Key numbers worth tracking:

  • Recovery rate: roughly 90%, up from under 50%
  • Carbon footprint reduction: approximately 40% versus older recycling
  • Operator: JX Metals Circular Solutions, Tsuruga, Fukui Prefecture
  • Scale-up timeline: expansion by 2027, targeting tens of thousands of tons annually by around 2035
  • Current collection rate: only 14% of Japan’s used lithium-ion batteries enter official recycling channels

Impressive – But Not the Whole Story

The real constraint isn’t the chemistry — it’s that most dead batteries never reach the facility in the first place.

Before anyone declares this a “massive geopolitical shift” — and online commentators already have, with considerable enthusiasm — context matters. Redwood Materials claims over 95% recovery of key battery materials, according to the company. Japan’s own Toray Industries has demonstrated 95%-plus lithium recovery at lab scale using nanofiltration membranes, per published reports. The Tsuruga achievement represents top-tier industrial practice reaching commercial scale, not a solitary miracle.

The harder problem is almost comically analog.

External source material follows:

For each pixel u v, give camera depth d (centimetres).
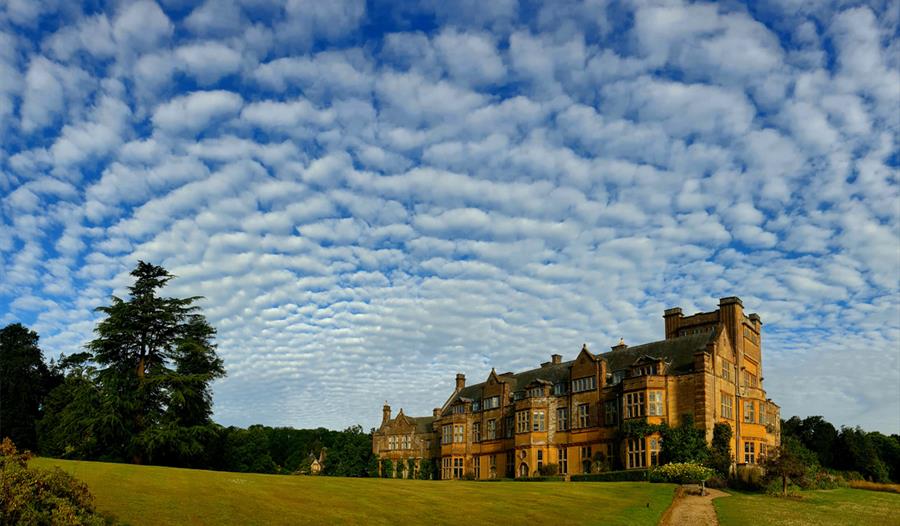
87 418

A world-class processing plant fed by only 14% of available batteries is like a high-efficiency kitchen that receives almost none of the groceries. Collection logistics and consumer participation remain the unsexy bottleneck that tends to get underfunded while the chemistry wins the headlines.

Still, the ambition here deserves attention. If collection infrastructure catches up and processing scales on schedule, Japan could shift from critical-minerals importer to regional recycling hub — turning dead battery packs from across Asia-Pacific into domestic lithium supply. That transition won’t happen overnight. But the chemistry, at least, is no longer the obstacle.